A Parliament of Owls, 2017, live and mediated durational performance, Underbelly Arts Festival

Performers: Susie Anderson, Boni Cairncross, Louise Curham, Holly Isemonger, Emily Stewart and Maria White. Design: Andreas Steinwachs (software and web development), Sarah Spackman (object design).


A Parliament of Owls is a project that explores the intersection of performance, writing and experimental documentation processes. Working in a collaborative space, this project seeks to make visible the inherent subjectivity and multiplicity of experiencing a live moment. Here, the performer-turned-scribe acts as expert witness for the festival, recording their observations as narrative and graphic notations. These observations appear in real-time via a textual live stream housed on this website, evidencing the generation of a type of subjective real-time documentation.

At its core, A Parliament of Owls is an exploration of sight.

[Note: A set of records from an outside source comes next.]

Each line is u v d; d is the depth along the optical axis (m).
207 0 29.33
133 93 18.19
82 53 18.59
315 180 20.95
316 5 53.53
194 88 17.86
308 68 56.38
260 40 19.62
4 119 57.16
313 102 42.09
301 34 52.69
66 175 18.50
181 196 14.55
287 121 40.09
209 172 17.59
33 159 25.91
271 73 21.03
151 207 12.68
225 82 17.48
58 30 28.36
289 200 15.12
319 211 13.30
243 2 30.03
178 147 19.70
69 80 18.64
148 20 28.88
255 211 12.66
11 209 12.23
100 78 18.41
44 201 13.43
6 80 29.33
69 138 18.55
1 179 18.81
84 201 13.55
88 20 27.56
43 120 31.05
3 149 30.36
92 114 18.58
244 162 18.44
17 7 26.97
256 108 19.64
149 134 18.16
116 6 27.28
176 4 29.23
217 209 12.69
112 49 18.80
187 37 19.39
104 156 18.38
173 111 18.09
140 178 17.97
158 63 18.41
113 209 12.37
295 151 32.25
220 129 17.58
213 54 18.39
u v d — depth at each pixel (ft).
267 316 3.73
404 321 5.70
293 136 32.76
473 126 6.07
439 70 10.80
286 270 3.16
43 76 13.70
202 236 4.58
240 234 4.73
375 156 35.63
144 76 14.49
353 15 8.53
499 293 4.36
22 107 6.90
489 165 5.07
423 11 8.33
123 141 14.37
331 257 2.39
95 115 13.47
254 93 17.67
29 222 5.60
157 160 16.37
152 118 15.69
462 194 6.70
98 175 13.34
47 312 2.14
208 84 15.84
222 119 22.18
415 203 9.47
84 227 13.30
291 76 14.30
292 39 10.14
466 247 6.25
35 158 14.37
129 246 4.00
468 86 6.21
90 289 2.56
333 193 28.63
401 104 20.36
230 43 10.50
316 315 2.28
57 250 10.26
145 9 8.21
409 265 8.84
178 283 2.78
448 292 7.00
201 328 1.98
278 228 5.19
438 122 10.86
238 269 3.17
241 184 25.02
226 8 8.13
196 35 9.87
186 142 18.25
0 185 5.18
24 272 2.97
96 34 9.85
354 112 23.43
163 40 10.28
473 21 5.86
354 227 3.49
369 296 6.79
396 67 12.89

Since antiquity, western culture has privileged vision and its deeply entwined concepts of truth, knowledge, leadership and rationalism. From Ancient Greek culture comes the motif of the owl as a symbol of Athena, the goddess of knowledge and wisdom; and Aristotle’s theory of the five-sense hierarchy, which privileges sight as the sense most closely associated with God, abstract thought and contemplation. Seeping into contemporary contexts, historical and cultural constructions of the senses influence what is paid attention to and what is overlooked. When thinking about the creation of archives and collective memories, the role of visibility is undeniable in the process of record-making. Histories are preserved through tangible objects and records that can be stored and displayed. Populations are surveilled, catalogued and represented. More recently, social media encourages individuals to document personal lives in minute detail.

A Parliament of Owls takes these ideas as a starting point to ask: who is accorded the task of record-making? How are events streamlined into a singular narrative? What is overlooked and lost in the process? By experimenting with the form and method of documentation, A parliament of owls acknowledges the vital role vision plays in constructing collective memories while also attempting to find space for multiplicity and the multisensory, both in terms of what is recorded, but also by whom.